▸ **TEXT EXTRACT**
Thanksgiving has come and gone, we’re eating leftovers — if we’re lucky. This year, There aren’t any left overs in this little condo as I didn’t do the cooking. Thanksgiving was at a close friend’s home. But I love left over turkey and stuffing. I might make some stuffing just to have it around for a week.
There was a place empty at my table this year, my dear and eldest brother Carl has passed on, his ashes safely stored at Fort Rosecrans National Cemetery. I spilled some mashed potatoes and gravy on my shirt, just as he so often did around the holiday table. It always brought a smile to my face to see a bit of Thanksgiving dinner faithfully preserved on his shirt … except that nice white shirt I got him for Christmas one year. After the first spill I demanded he wear a different shirt at the dinner table, one of his flannel shirts that tend to hide the stains.

▸ **DATA BLOCK**
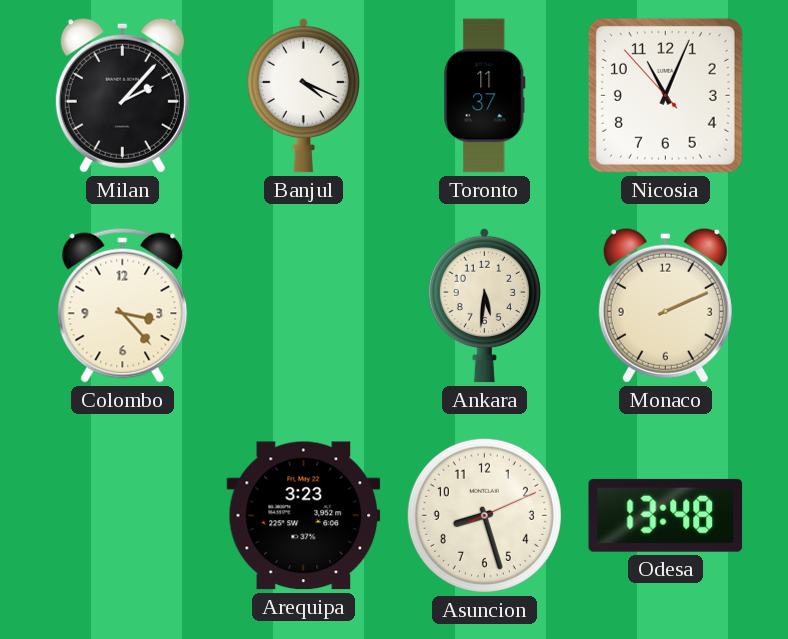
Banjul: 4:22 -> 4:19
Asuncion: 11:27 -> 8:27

▸ **WHAT YOU WILL DO**
Pick up the Thanksgiving post right after its last sentence and keep it going. The listing comes from a different source than the Thanksgiving post.

▸ **ANSWER FOR THE TASK**
But I remembered mine wasn’t the only table missing someone dear, as there are still hundreds of thousands of troops deployed around the world as we sit here, about 175,000 in harm’s way in Iraq and Afghanistan and of course over 3,000 families will forever be without someone dear, a man or woman who has given their last full measure of devotion in Iraq and Afghanistan.
And yet, on Fox News Sunday this morning, William Kristol was on a panel with Mara Liasson, Brit Hume, Juan Williams and moderator Chris Wallace, telling everyone, with no repudiation from the rest of the panel, the troops had failed in Iraq. I quickly hit the record button to make sure it’s preserved as Fox has a habit of editing programs when one of their own says something stupid. The transcript hasn’t been posted as of this writing, so it will be of interest to see if Kristol’s comment stands.
And then later see how Kristol tries to spin his comment, “We have failed to win the war militarily,” so it isn’t an insult to the troops on the ground.
The war rages one with no end in sight. All the newsies are saying so, whether it be Fox, MSNBC, CNN and the major network news organizations. Everyone is waiting for the Baker-Hamilton group to make its recommendations, as if the silver bullet is there, waiting in their report. Or, as was suggested on FNS, the recommendations from the Pentagon, now that Robert Gates will take the helm.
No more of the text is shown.